SHRI PRAKASH JAVADEKAR
Hon’ble Minister (E, F& CC)(I/C)
Government of India
6 Kushak Road, New Delhi 110 001
Ph 011 24695127 Fax 011 23011317
Mail: vinay.s@gov.in

Sub: Save Sundarban to protect existence of homosapien on earth

Dear Sir

Human race could have lasted on earth for 60,000 years if we have not damaged the environment which brought it down to few hundred years only. The most important single factor responsible is increase of carbon dioxide in the air which is increasing at an alarming rate after 1850. Now only one third of the carbon dioxide we are releasing to atmosphere is getting converted back to carbon by the woods and two third is increasing its concentration in atmosphere with predicted global warming, damage to water cycle on which human race fully depends.

We are going to face this dooms day in a short time unless we try to reduce the CO2 in air. Forests transforms CO2 back to carbon but worldwide denuding of forest has brought us to this stage of self-destruction. For our existence on earth we have to develop and avoid damage to the existing forest to protect the water cycle on which our agriculture fully depend .

WHAT THE EXERCISE ASKS:
State whether each of the following statements agrees with the letter, answering yes or no and quoting the words of the letter that decide it. 1. Carbon dioxide in the air has been rising at an alarming rate since 1850. 2. Two thirds of the carbon dioxide released to the atmosphere is converted back to carbon by the woods. 3. The human race could have lasted on earth for 60,000 years.

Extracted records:
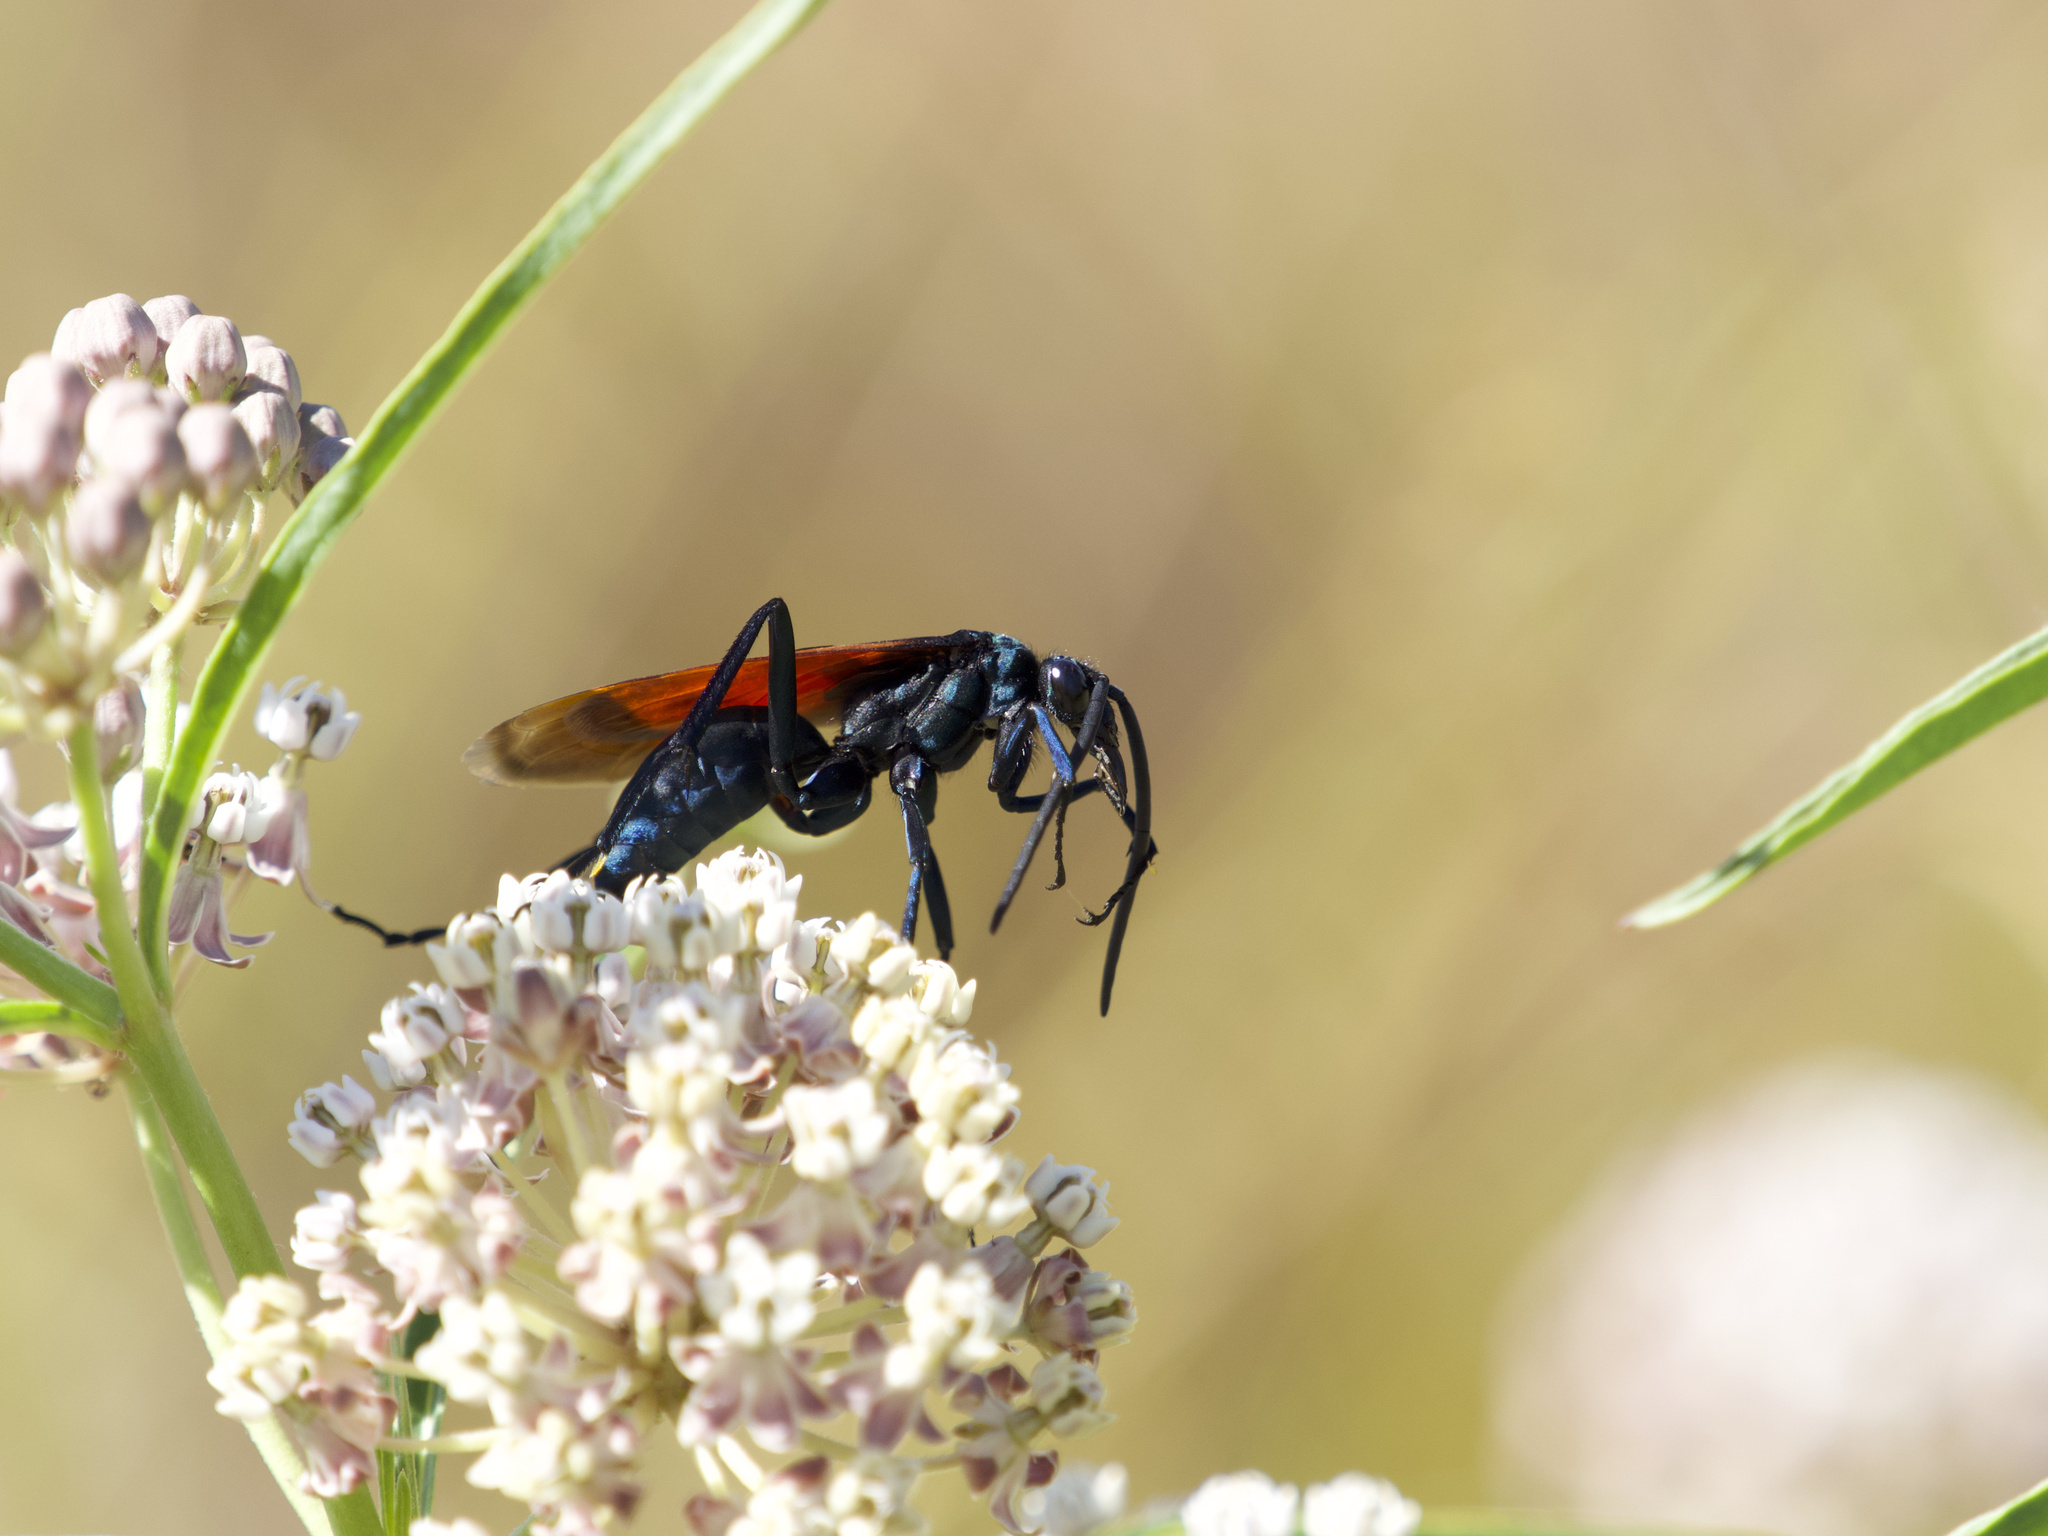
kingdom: Animalia
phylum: Arthropoda
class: Insecta
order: Hymenoptera
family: Pompilidae
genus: Pepsis
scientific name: Pepsis thisbe
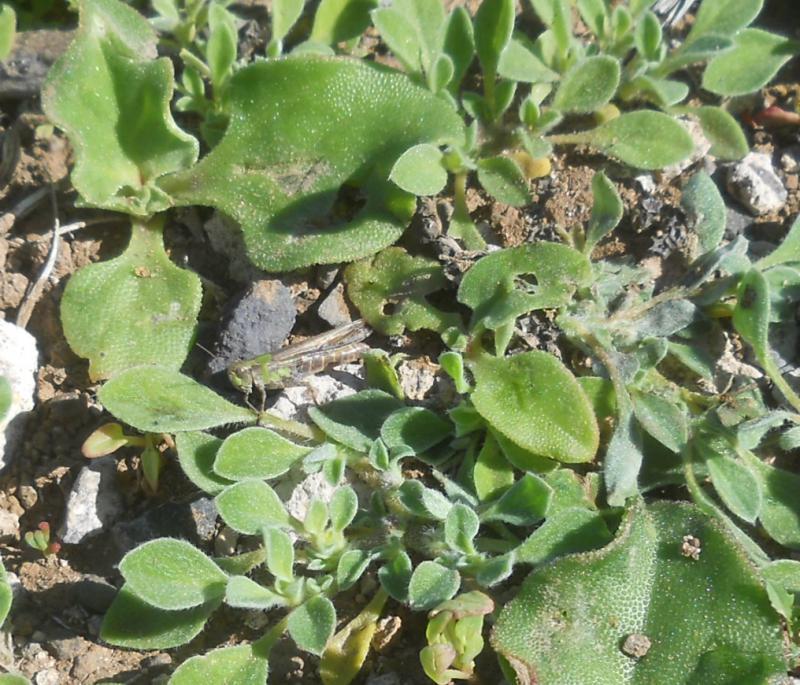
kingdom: Plantae
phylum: Tracheophyta
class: Magnoliopsida
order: Caryophyllales
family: Aizoaceae
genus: Aizoon
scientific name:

FINAL RESULT:
1. Yes: "increase of carbon dioxide in the air which is increasing at an alarming rate after 1850"
2. No: "only one third of the carbon dioxide we are releasing to atmosphere is getting converted back to carbon by the woods"
3. Yes: "Human race could have lasted on earth for 60,000 years"